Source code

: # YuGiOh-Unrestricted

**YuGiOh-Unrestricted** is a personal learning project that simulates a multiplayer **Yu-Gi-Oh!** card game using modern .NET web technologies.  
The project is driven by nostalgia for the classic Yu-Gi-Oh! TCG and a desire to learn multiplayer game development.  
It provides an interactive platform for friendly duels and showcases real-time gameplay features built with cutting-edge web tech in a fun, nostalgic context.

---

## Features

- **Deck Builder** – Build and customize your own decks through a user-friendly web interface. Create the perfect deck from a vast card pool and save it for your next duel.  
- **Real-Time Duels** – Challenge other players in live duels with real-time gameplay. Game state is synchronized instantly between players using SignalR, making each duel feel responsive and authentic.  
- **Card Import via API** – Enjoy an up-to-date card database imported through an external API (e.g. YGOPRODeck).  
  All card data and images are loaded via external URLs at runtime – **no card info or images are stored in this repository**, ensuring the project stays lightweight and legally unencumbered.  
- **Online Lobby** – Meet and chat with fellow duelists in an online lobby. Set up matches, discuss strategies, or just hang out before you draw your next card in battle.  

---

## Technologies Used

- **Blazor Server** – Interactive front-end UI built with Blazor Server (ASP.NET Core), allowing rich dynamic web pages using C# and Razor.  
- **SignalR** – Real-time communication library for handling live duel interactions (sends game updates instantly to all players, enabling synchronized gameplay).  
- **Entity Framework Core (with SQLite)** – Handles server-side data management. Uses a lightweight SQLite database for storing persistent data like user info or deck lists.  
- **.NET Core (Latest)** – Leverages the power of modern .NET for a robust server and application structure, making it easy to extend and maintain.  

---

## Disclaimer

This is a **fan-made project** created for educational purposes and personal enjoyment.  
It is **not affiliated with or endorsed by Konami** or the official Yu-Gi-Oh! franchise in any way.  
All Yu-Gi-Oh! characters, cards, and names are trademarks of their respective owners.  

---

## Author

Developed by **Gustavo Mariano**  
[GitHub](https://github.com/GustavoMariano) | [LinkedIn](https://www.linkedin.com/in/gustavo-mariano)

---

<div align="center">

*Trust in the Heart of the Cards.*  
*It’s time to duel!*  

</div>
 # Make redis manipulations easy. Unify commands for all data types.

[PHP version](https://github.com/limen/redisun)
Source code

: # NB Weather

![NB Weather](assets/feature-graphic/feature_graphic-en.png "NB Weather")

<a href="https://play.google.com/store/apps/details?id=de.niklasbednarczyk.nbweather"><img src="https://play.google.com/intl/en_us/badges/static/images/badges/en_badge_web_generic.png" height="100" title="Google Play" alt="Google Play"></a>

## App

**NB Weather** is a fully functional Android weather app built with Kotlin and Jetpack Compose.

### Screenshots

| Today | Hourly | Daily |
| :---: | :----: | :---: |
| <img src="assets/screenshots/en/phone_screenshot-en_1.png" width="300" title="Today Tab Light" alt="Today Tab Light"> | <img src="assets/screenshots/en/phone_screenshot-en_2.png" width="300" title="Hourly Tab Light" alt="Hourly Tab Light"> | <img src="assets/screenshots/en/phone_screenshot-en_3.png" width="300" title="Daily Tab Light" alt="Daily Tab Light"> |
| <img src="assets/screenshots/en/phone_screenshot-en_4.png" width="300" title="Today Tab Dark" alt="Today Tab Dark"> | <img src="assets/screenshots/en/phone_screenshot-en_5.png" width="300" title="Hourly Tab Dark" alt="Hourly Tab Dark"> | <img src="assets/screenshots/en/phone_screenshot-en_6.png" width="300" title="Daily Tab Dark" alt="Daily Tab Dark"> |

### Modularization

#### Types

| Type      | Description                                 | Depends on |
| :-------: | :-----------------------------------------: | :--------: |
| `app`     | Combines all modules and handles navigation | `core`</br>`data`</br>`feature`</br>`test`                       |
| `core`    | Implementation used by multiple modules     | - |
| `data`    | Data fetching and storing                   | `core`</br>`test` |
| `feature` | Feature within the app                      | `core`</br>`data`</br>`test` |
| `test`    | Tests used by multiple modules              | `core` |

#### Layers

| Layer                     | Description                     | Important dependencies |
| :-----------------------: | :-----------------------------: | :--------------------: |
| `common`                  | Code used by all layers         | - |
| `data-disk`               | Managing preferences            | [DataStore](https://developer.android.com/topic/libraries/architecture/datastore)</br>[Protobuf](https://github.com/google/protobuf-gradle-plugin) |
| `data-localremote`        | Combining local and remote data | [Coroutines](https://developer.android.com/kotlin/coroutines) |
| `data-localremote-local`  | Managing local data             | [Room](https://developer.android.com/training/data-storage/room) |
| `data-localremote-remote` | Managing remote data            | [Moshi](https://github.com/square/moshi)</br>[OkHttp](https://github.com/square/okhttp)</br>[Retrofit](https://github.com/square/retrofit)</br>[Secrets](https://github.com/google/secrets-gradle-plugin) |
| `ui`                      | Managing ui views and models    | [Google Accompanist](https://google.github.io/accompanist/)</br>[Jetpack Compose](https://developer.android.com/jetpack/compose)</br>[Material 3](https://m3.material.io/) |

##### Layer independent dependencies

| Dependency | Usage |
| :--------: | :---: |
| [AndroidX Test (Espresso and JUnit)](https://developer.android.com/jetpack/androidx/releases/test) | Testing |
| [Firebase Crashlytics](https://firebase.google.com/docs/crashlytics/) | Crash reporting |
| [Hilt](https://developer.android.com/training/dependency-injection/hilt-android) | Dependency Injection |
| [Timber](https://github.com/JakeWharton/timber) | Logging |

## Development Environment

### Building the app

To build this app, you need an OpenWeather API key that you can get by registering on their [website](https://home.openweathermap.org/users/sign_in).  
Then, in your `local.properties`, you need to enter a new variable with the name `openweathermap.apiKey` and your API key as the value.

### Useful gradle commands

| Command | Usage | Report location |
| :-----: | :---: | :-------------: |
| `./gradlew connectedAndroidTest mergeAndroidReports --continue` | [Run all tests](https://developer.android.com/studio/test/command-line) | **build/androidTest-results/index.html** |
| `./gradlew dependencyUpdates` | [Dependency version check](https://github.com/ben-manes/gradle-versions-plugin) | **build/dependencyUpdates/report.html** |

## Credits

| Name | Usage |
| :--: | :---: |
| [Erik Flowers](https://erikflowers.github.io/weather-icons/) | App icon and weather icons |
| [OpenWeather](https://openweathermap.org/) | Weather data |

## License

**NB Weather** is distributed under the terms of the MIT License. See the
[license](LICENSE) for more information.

• **TO DO**:
Send back exactly the lines of the listing above starting at the one with "Crash reporting |" and ending at the one with "[Timber](https://github.com/JakeWharton/timber) | Logging |", inclusive, and no others.

• **RESPONSE TO THE TASK**:
| [Firebase Crashlytics](https://firebase.google.com/docs/crashlytics/) | Crash reporting |
| [Hilt](https://developer.android.com/training/dependency-injection/hilt-android) | Dependency Injection |
| [Timber](https://github.com/JakeWharton/timber) | Logging |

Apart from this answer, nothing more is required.